This folder contains final command lines used to produce analyses and figures of the paper "Meta-analysis of 20,533 human metagenomes defines an index of oral to gut microbial introgression and associations with age, sex, BMI, and diseases".
This bash wrapper contains all the analysis used to generate the paper's figures and text. It is divided into 4 main sections, which correspond to the four main conceptual blocks that need adequate resources and time to be completed. The command lines reported include the code generaring the figures. The four main blocks are:
- SECTION 1: SPECIES, GENUS, PWY, and KOs META-ANALYSIS ON SEX, AGE, and BMI:
- SECTION 2: HIERARCHICAL META-ANALYSIS ON 12 DISEASES
- SECTION 3: MACHINE LEARNING ON DISEASES
- SECTION 4: ORAL INTROGRESSION ANALYSIS AND META-ANALYSIS
You need to have the metAML tool in order to run the main machine learning analyses. It is enough to CLONE IT IN THE SAME PLACE IN WHICH YOU ARE KEEPING THIS REPOSITORY.
`git clone [email protected]:SegataLab/metaml.git`
- pandas >= 1.0.3
- scikit-learn >= 0.24.2
- statsmodels >= 1.11.1
- scikit-bio >= 0.5.6
- numpy >= 1.18.1
- scipy >= 1.4.1
- matplotlib >= 3.3.4
Most of the meta-analysis used can be launched with the following script:
`python ../python_tools/metaanalyze.py -h`
- This program is a caller for several types of microbiome-dedicated meta-analysese including several that are not used in the aforementioned paper.
- Please feel free to contact [email protected] for curiosities and questions about these meta-analyses!
usage: metaanalyze.py [-h] [-z FEAT_ID] [-uma] [-usma] [-re] [-mc] [-sre]
[-sor] [-OR] [-scor] [-COR] [-cc CONTROLCASE]
[-fm FORMULA] [-H {FIX,PM,DL}] [-si STUDYID]
[-of OUTFILE]
metadata_data_table
This script runs a meta-analysis.

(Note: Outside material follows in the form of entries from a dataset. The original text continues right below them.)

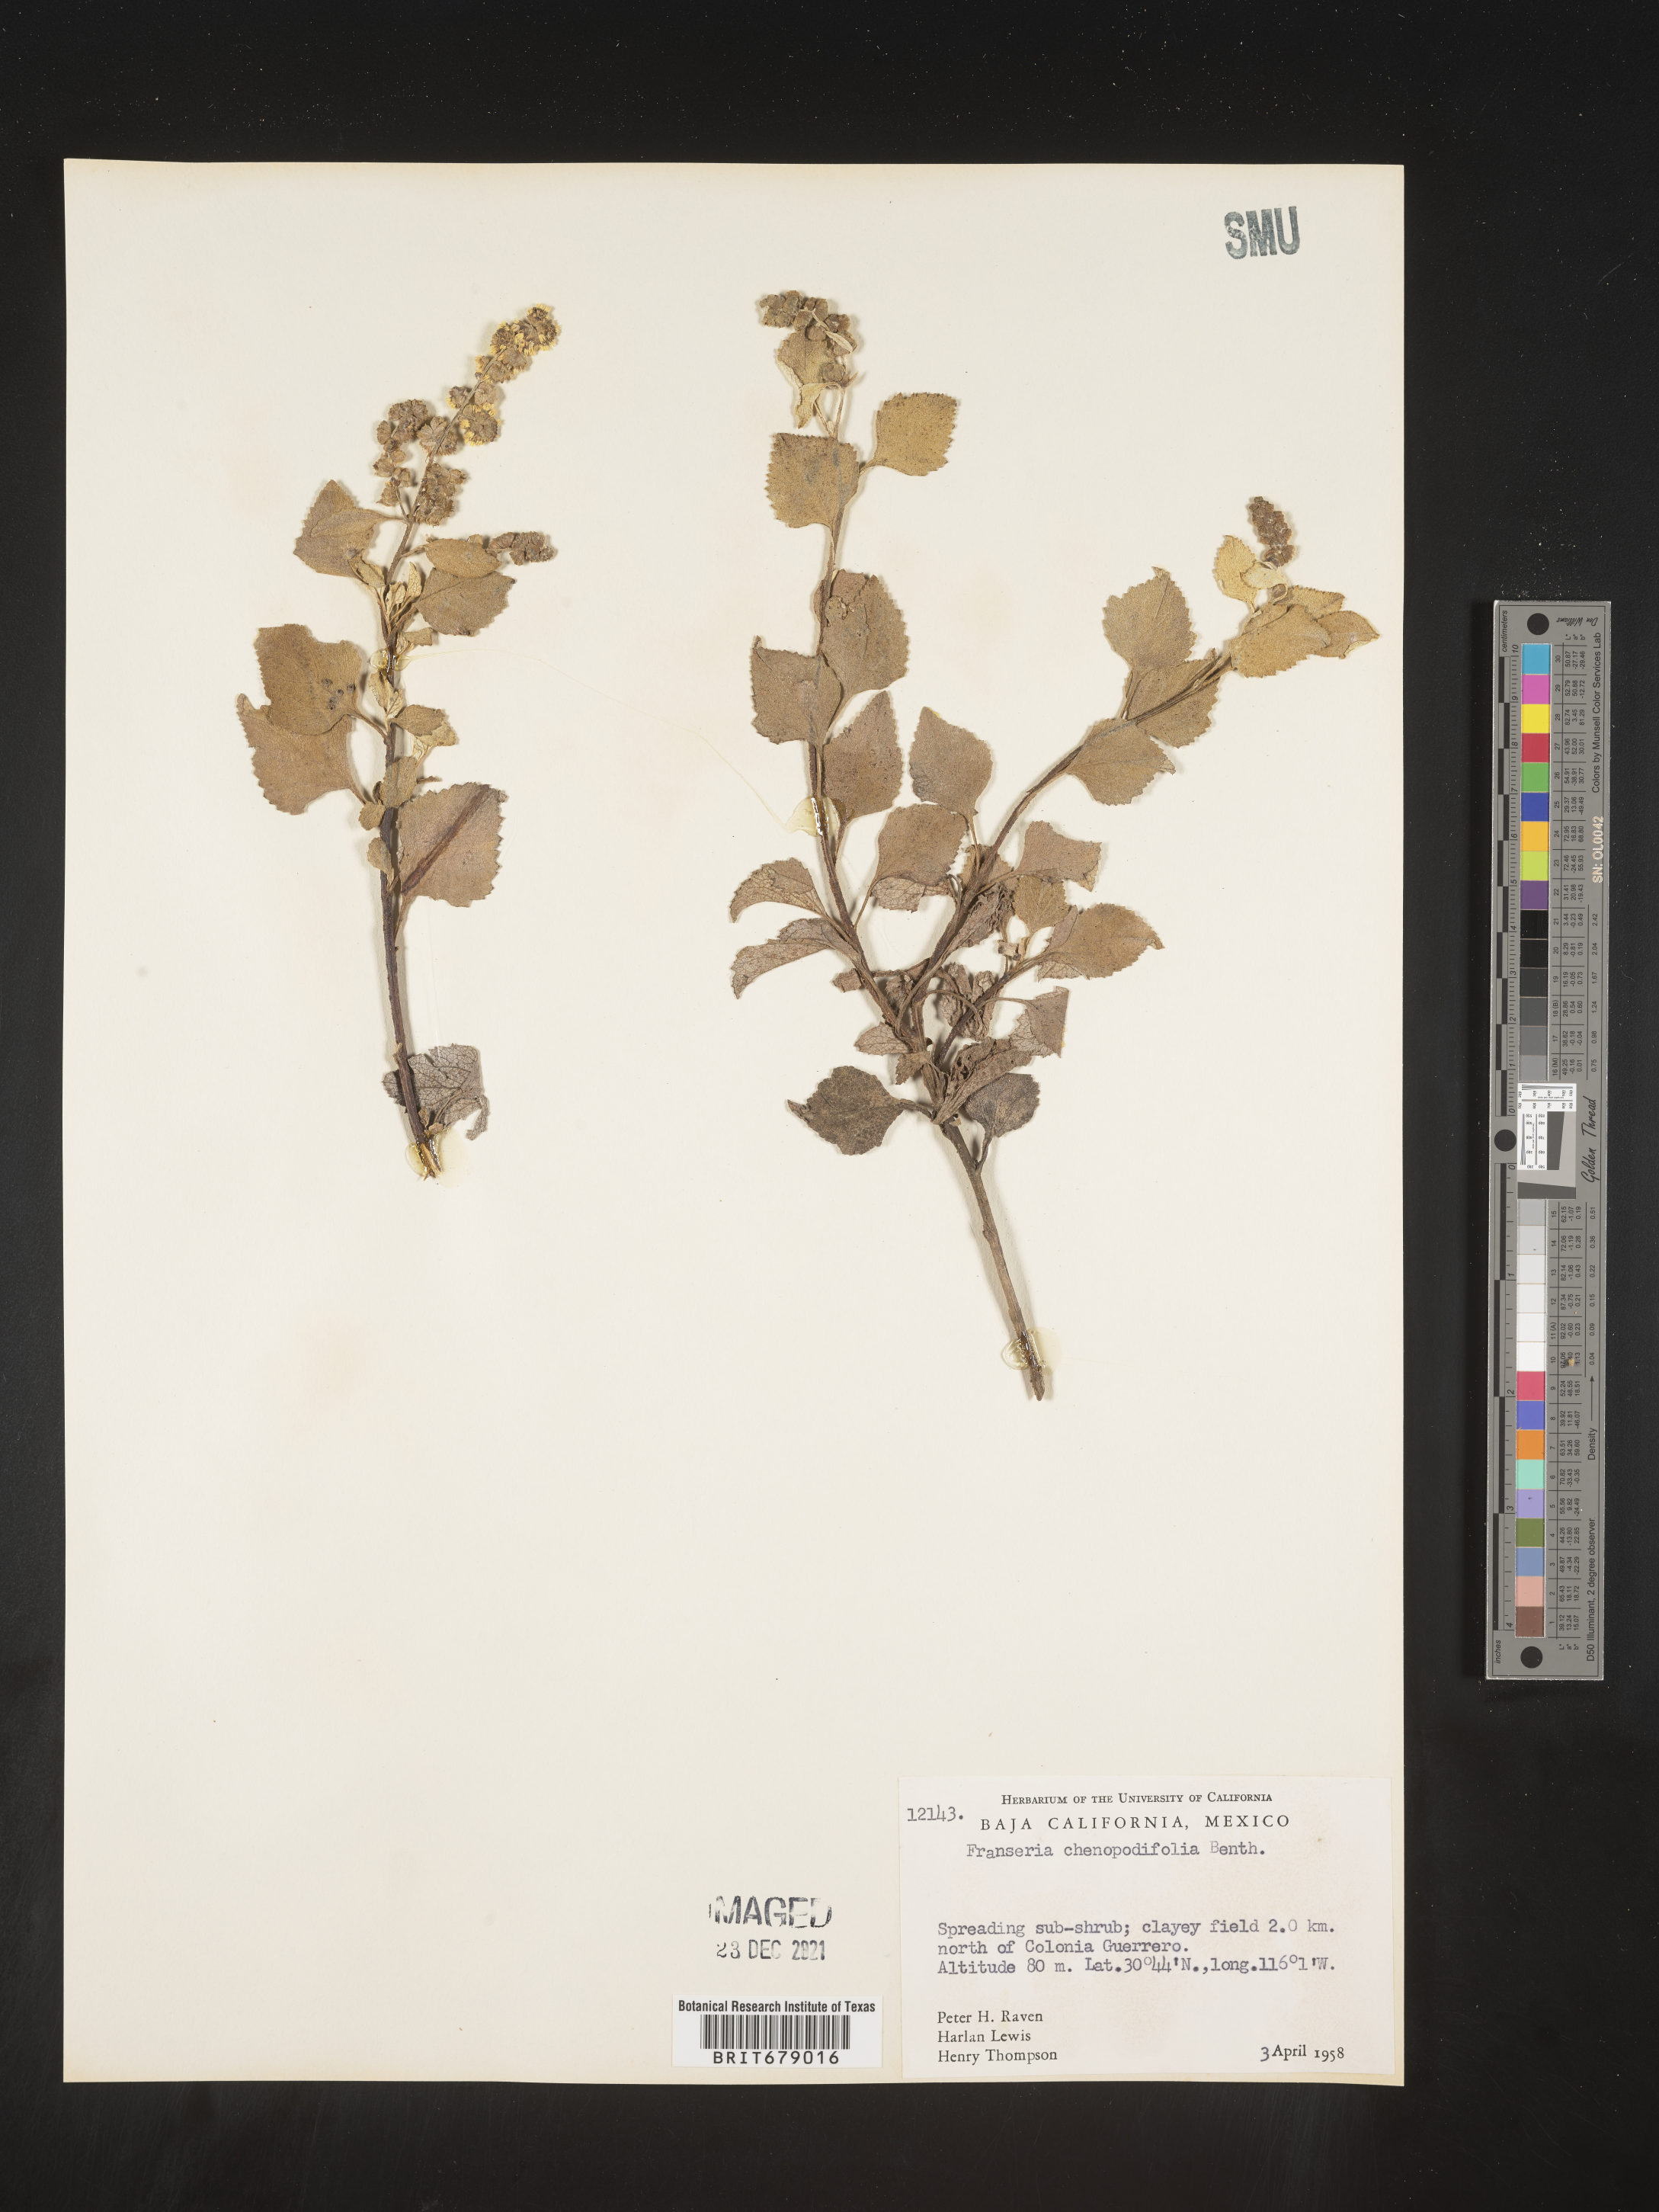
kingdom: Plantae
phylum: Tracheophyta
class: Magnoliopsida
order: Asterales
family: Asteraceae
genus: Ambrosia
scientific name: Ambrosia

It asks for:
A metadata + data table (with samples as columns and fields as index)
A flag for the analysis, mandatory: can be -re , -mc or -sre (see after)
A feature identifier to detect which are the features and which are metadata
A formula for the model, of the form : age + BMI + psoriasis
the script will perform the meta-analysis on the first variable
it will include an intercept automatically. NOTE that this script work
only with a OLS model (no mixed, no interaction).
Example (sex-contrast):
python metaanalyze.py \
sex_contrast_meta_analysis.tsv \
-z s__ -re -cc female:male \
--formula "C(gender) + age + BMI"
positional arguments:
metadata_data_table Samples in columns, fields in index: must include both metadata you want ot study and features.
optional arguments:
-h, --help show this help message and exit
-z FEAT_ID, --feat_id FEAT_ID
The feature identifier will
refer to all the features. Remember that the default is s__ (species level rel.abundances)
-uma, --uma Activate a random effect (categorical) meta-analysis: real interpretation of the responses
-usma, --usma Is like the -uma, but works on a single dataset: real interpreation of the respnses
-re, --re Activate a random effect (categorical) meta-analysis
-mc, --mc Activate a meta-correlation analsysis: continouus case
-sre, --sre Is like the -re, but works on a single dataset.
-sor, --sor Activate logistic regression for single dataset (using odd ratio)
-OR, --OR Activate meta-analysis using logistic regression (using odd ratio)
-scor, --scor Activate logistic regression for a continuous predictor for single dataset
-COR, --COR Activate logistic regression for a continuous predictor for meta-analysis
-cc CONTROLCASE, --controlcase CONTROLCASE
Use ':' : -cc female:male will set control and cases for an analysis on sex, e.g..
-fm FORMULA, --formula FORMULA
Var of study + covariates (cancer + age + BMI)
**REFERRING TO COVARIATES** use patsy formulas, e.g. C(sex) for defining a catgorical variable.
NOTE that: for -re and -sre is always necessary to specify which is the negative and the positive via --controlcase
-H {FIX,PM,DL}, --heterogeneity {FIX,PM,DL}
Heterogeneity (not active for -sre. Default is PM (Paule-Mandel) NOTE THAT by setting '-H FIX' you use a fixed-effect model
-si STUDYID, --studyid STUDYID
Name of column 'Study'. Default=[study_name]
-of OUTFILE, --outfile OUTFILE
If not set, attach _metaanalysis to the name of the input.